What causes the issues with the RTHNGVB is that the program is designed as if the programmers looked at the OSI model, laughed and said "That’ll never catch on." Non-standard ports are used for communication, administrator rights are required simply to double-click the icon, registry work is conducted to look like the outcome of Cousin Eddie’s dog after rooting through the trash, the application only runs in Internet Explorer 9 with Java version 6, and security isn’t even an afterthought – it’s a no-thought. Besides those amazing features, it tracks some finance, public eorks, police, etc., data really well and puts our logo in the upper-right corner.

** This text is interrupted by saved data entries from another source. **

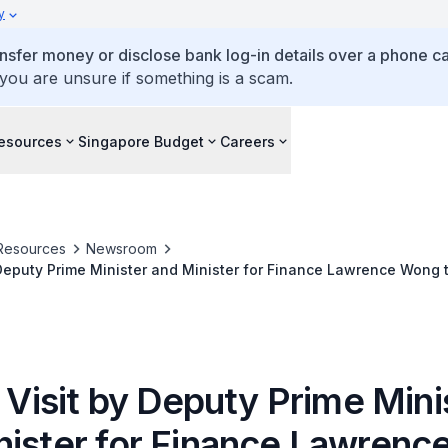
y
ansfer money or disclose bank log-in details over a phone cal
 you are unsure if something is a scam.
esources
Singapore Budget
Careers
Resources
Newsroom
y Deputy Prime Minister and Minister for Finance Lawrence Wong 
a (5 to 8 Dec 2023)
l Visit by Deputy Prime Mini
nister for Finance Lawren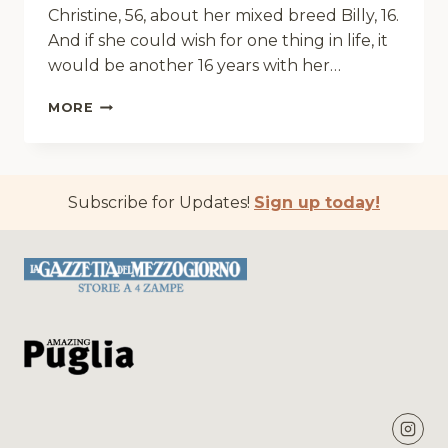
Christine, 56, about her mixed breed Billy, 16.
And if she could wish for one thing in life, it
would be another 16 years with her…
A
MORE
SPA
APPOINTMENT
FOR
PRINCE
Subscribe for Updates!
Sign up today!
BILLY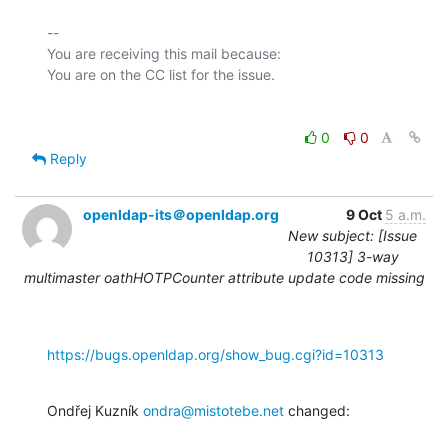
-- 

You are receiving this mail because:

0
0
Reply
openldap-its＠openldap.org
9 Oct
5 a.m.
New subject: [Issue
10313] 3-way
multimaster oathHOTPCounter attribute update code missing
https://bugs.openldap.org/show_bug.cgi?id=10313
Ondřej Kuzník 
ondra@mistotebe.net
 changed: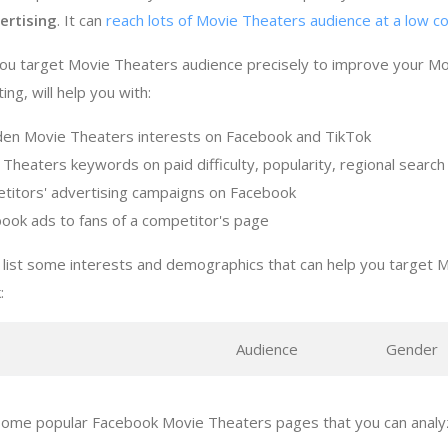
ertising
. It can
reach lots of Movie Theaters audience at a low c
you target Movie Theaters audience precisely to improve your M
ng, will help you with:
den Movie Theaters interests on Facebook and TikTok
 Theaters keywords on paid difficulty, popularity, regional searc
titors' advertising campaigns on Facebook
ook ads to fans of a competitor's page
 list some interests and demographics that can help you target 
:
s
Audience
Gender
some popular Facebook Movie Theaters pages that you can analyz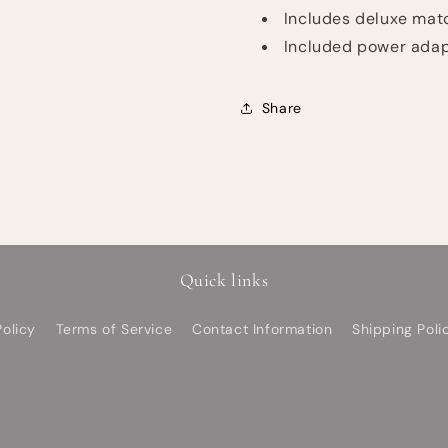
Includes deluxe mat
Included power ada
Share
Quick links
olicy
Terms of Service
Contact Information
Shipping Poli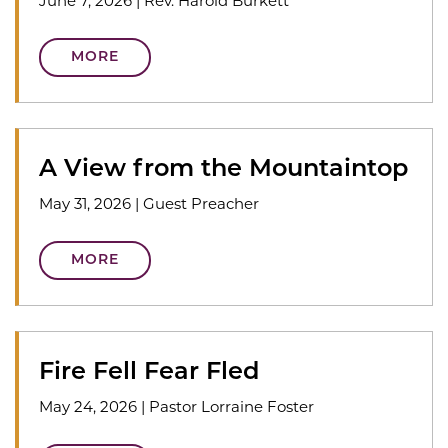
June 7, 2026
|
Rev. Harold Burkett
MORE
A View from the Mountaintop
May 31, 2026
|
Guest Preacher
MORE
Fire Fell Fear Fled
May 24, 2026
|
Pastor Lorraine Foster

So let’s say we have firewalled off our datacenter, tuned the Intrusion Protection System, and we are ready to be a hacker’s worst nightmare. This application needs a place to centrally store the file system/database so multiple clients can reach it. Information Technology calls the RTHNGVB Enterprise software support line simply to ask what ports are needed to communicate (after checking ReadMe’s and other potential help docs). After asking the seemingly innocuous question, the silence is deafening. IT offers to help find the solution, and together, IT and RTHNGVB spend hours reaching into the depths of the documentation of the various components of the program to determine what is being used (this assumes that there is documentation on anything for the program ... been in that situation too). During this process, you also find out that not only is the data sent to the server not secure, but you also must open about 15 ports. Oh, and all 50 PCs and tablets across the division need access, you need to account for that. Also, the communication on those ports is so noisy that the IPS starts blocking traffic until you adjust the rule. Of course, it took a few iterations of systematically pulling your hair out thinking it is a port restriction problem or an application problem because the firewall just keeps dropping the packets until you finally figure out the cause is a chatty, non-standard use of a protocol.
The point is, until public sector software development matures to the point of having standards in place before a product is released, and public sector IT has standardized requirements for software (and, most importantly, sticks to them), walling off our datacenter will continue to be out of reach. We will continue to fight RTHNGVB applications and need the flexibility (and accompanying risk) of a private network. We will continue to be subject to the threat of insider attacks.